Another day, another rant at Microsoft. And once again, my despair is directed towards the team developing the Photos app in Windows 10.
Ever since the Photos app had its debut in Windows 8, back in October 2013, it has been unable to search metadata in photos. This, despite the fact that its predecessors, Windows Photo Gallery (first introduced in Windows Vista back in 2007), Windows Live Photo Gallery (first introduced back in 2009) and Windows Photo Gallery 2012 were all able to do this. Microsoft, in its infinite wisdom, has now withdrawn all of these products from the market leaving only the miserably limited Photos app in place.
Over the past four years there have been features added to the Photos app, but for the most part they have been akin to rearranging the deckchairs on the Titanic. Fundamental features present in the withdrawn Windows Photo Gallery 2012 are still not there.
So it was with some interest that I read the other day that Search would at last be introduced to the Photos app. Since I’m a Windows Insider, it meant that I should get a preview of the app with the Search function in it. Well, it’s now arrived (version 2017.350631.13610.0 of the app) on one of my test laptops, and it turns out to be a huge disappointment.
The reason that I’m disappointed is that the Photos app still does not search photo metadata, instead it uses a Microsoft-built A.I. system that attempts to assign tags to your photos. I say “attempts” because currently it gets things more wrong than right. For example, here are my most recent photos that the Microsoft A.I. system thinks are photos of an umbrella:
Note that “umbrella” is not a word that I have chosen, the term has been assigned by the A.I. system, and popped up as a suggested search term.

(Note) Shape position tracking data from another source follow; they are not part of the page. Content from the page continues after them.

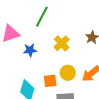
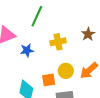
yellow cross: (62, 43) -> (58, 42), turned 35

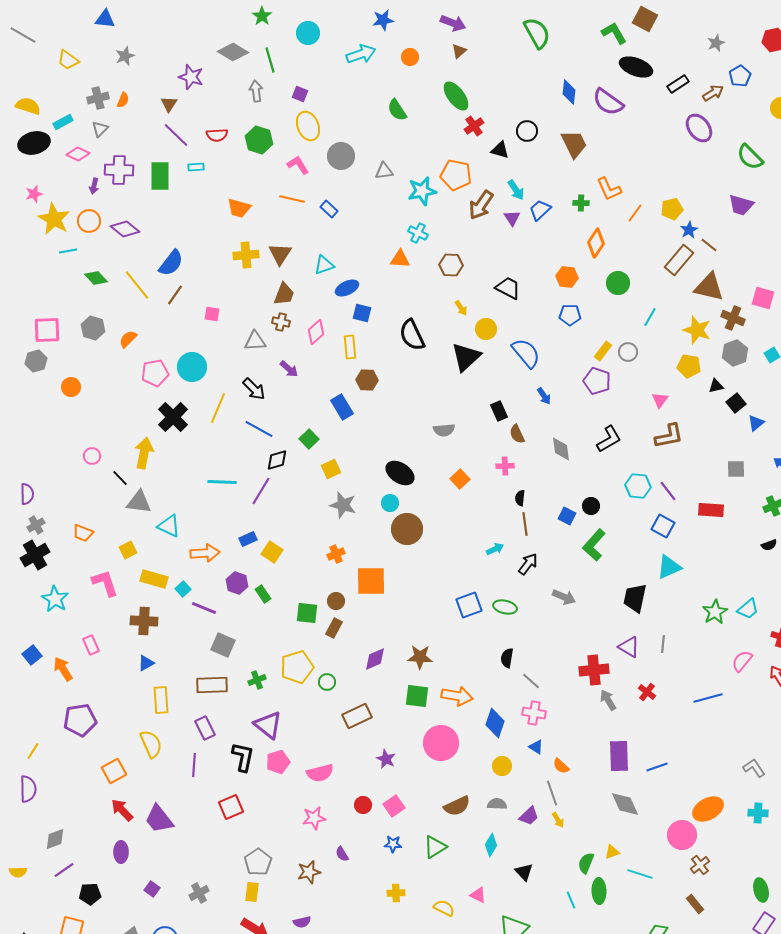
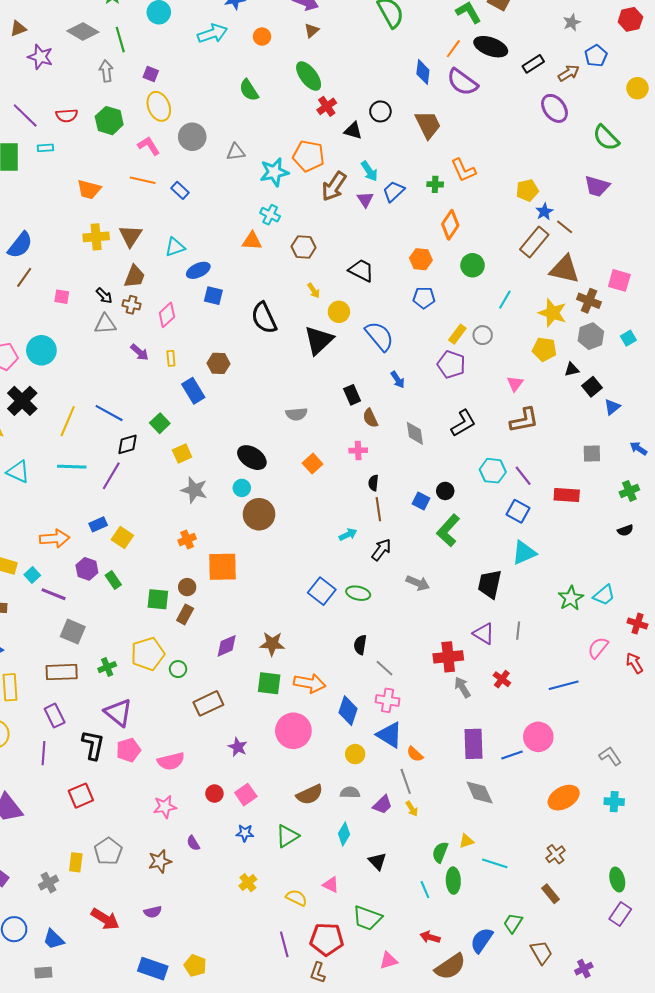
brown triangle: (169, 104) -> (18, 28), moved, turned 36
orange line: (635, 213) -> (453, 49), moved
yellow rectangle: (350, 347) -> (171, 358), moved, size x0.7
black arrow: (254, 389) -> (104, 296), moved, size x0.7
yellow line: (218, 408) -> (68, 421), moved
cyan triangle: (169, 526) -> (18, 472), moved
blue square: (469, 605) -> (322, 591), turned -32
blue triangle: (536, 747) -> (390, 735), size x1.8
pink circle: (682, 835) -> (538, 737), moved
yellow rectangle: (252, 892) -> (76, 862), moved
yellow cross: (396, 893) -> (248, 883), turned -36

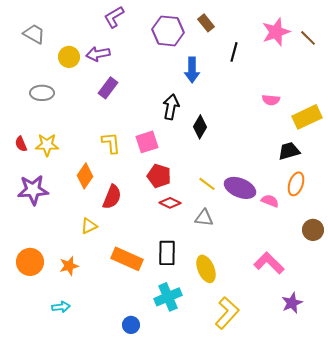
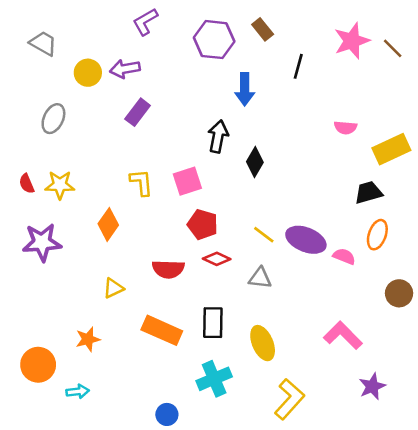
gray ellipse: (42, 93) -> (53, 119), turned -65
red semicircle: (112, 197) -> (168, 269), moved, turned 70
orange circle: (30, 262) -> (38, 365), moved

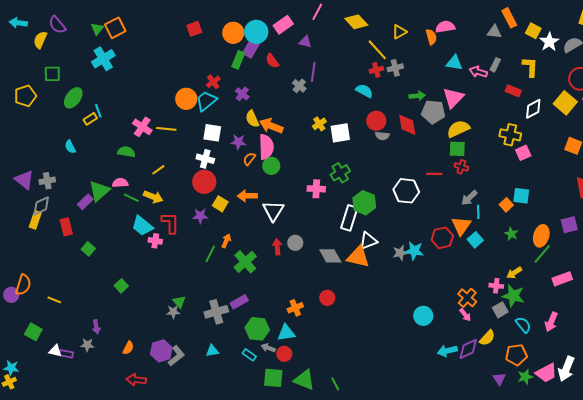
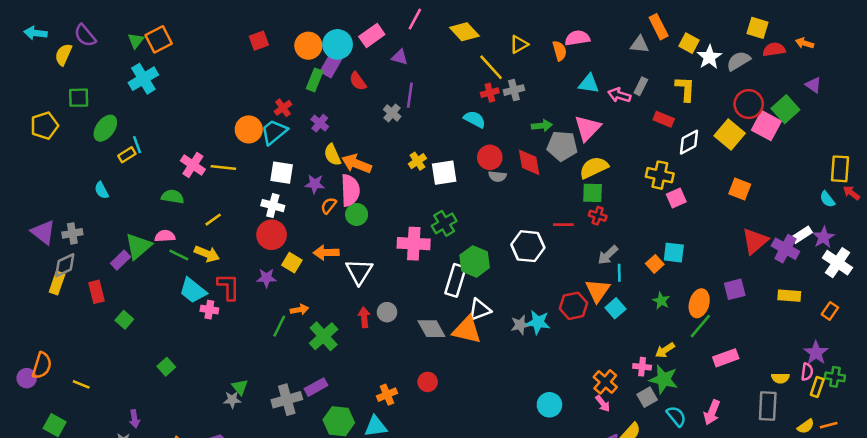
pink cross: (316, 189) -> (414, 244), size x1.4
orange arrow: (226, 241) -> (299, 310), turned 56

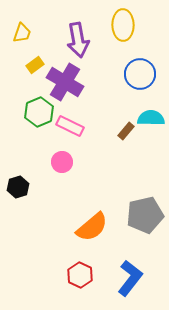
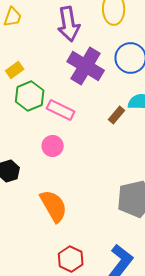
yellow rectangle: (35, 65) -> (15, 70), moved
purple cross: (65, 82) -> (86, 66), moved
orange semicircle: (92, 227) -> (54, 206), moved, turned -80

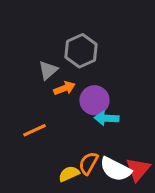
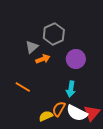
purple circle: (94, 100) -> (76, 59), moved
cyan arrow: (106, 118) -> (71, 89), moved, turned -84
orange line: (35, 130) -> (23, 87), turned 56

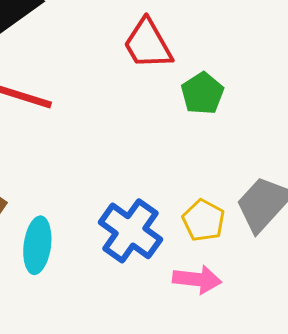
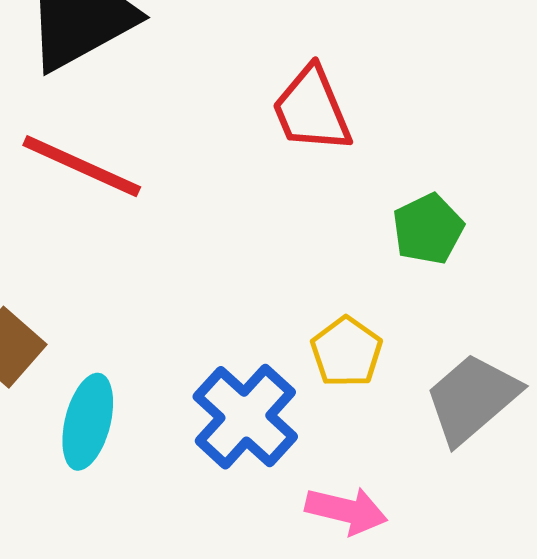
green pentagon: (202, 93) -> (428, 229), moved
yellow pentagon: (204, 220) -> (346, 352), moved

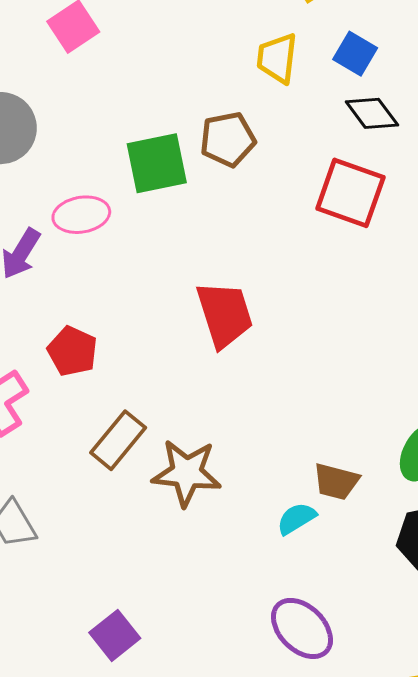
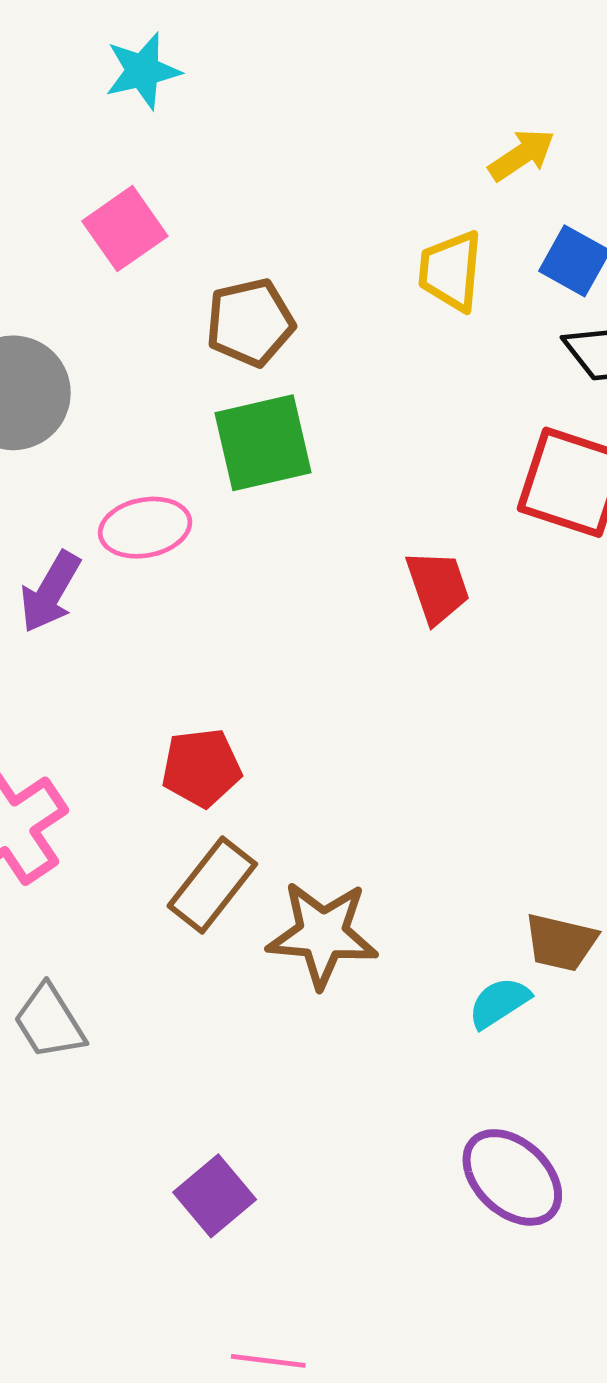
brown pentagon: (228, 139) -> (250, 322), moved
red trapezoid: (225, 314) -> (438, 587), moved, size x0.7
red pentagon: (72, 351) -> (201, 768), moved, turned -30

I can’t search using my own terms. For example, if I try searching for photos of our dog, Watson, there are zero results:
The OneDrive search engine is certainly indexing my photo metadata, because if I search for “Watson” on OneDrive, it finds all the photos to which I have assigned the tag “Watson”:
At least the A.I. system knows about dogs, because I can search using “dog”. However, while that does return at least some of my pictures of Watson, it also thinks a lamb is a dog:
The A.I. system does recognise the search term “cat”. Unfortunately, it’s even worse at recognising cats than dogs. It returned 45 photos that it claimed were of cats. It only correctly identified three photos of cats – the rest were of dogs (usually Watson), and one was a picture of a hand. Actually, I have 56 photos of cats in my collection.
There is currently no way to correct misidentified photos, so searching, it seems to me, is little better than a hit-and-miss affair at the moment. First, you’ve got to hit on a search term that the A.I. system uses, and then you’ve got to hope that it won’t return any misses in the results.
The A.I. system also indexes the faces of people in your photos. Once again, there is no way to either assign a name to a face, or merge what the system thinks are different people into the one person. Both of these features were available in Windows Photo Gallery 2012, which I remind you was available five years ago, but which Microsoft has now withdrawn.
I really wish that the Photos team would proceed in a more logical manner and provide features that put the Photos app on a par with what we had with Windows Photo Gallery before they introduce half-baked new features that do not advance the usability one jot.